The entire image pipeline can be run through 6 sequential scripts. The parallelization of the code allows to process all the hybridization simultaneously. The lines with arrowhead connect the input data to the corresponding analysis step. The preprocessing script converts the raw data and generate the filtered images, the raw counting and the stitched reference channel. The stitched reference channels from each hybridization are aligned (reference_registration script) and the registration similarity transformations are used to register the raw countings (dots_coords_correction script) and the osmFISH filtered images (apply_stitching script).
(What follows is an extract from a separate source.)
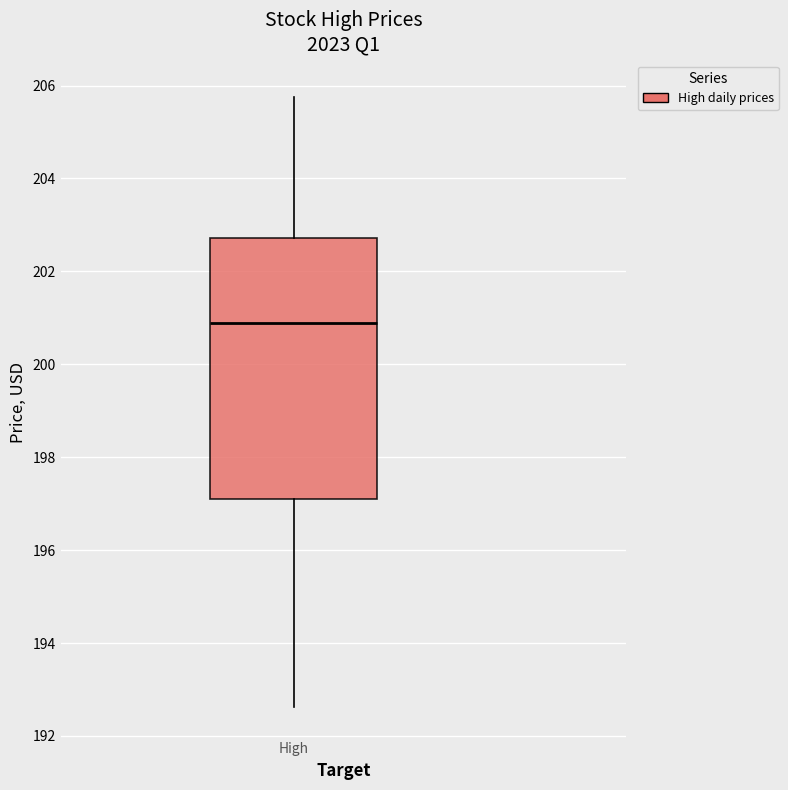

Where does the upper whisker of the box for High end on the y-axis? The values are not printed on the chart, so give them approximately, as read against the axis.

205.8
Once aligned, the segmentation channel is processed to generate cell outlines (staining_segmentation script) that are used to count the cell mapped RNA molecules (map_counting script). In this step the counting is run using the same approach used to count the RNA molecules in each image (raw counting) in order to account for cell-specific background. The scripts that form the pipeline use a modular open source API that can be used to create tailored pipelines to process different types of smFISH data.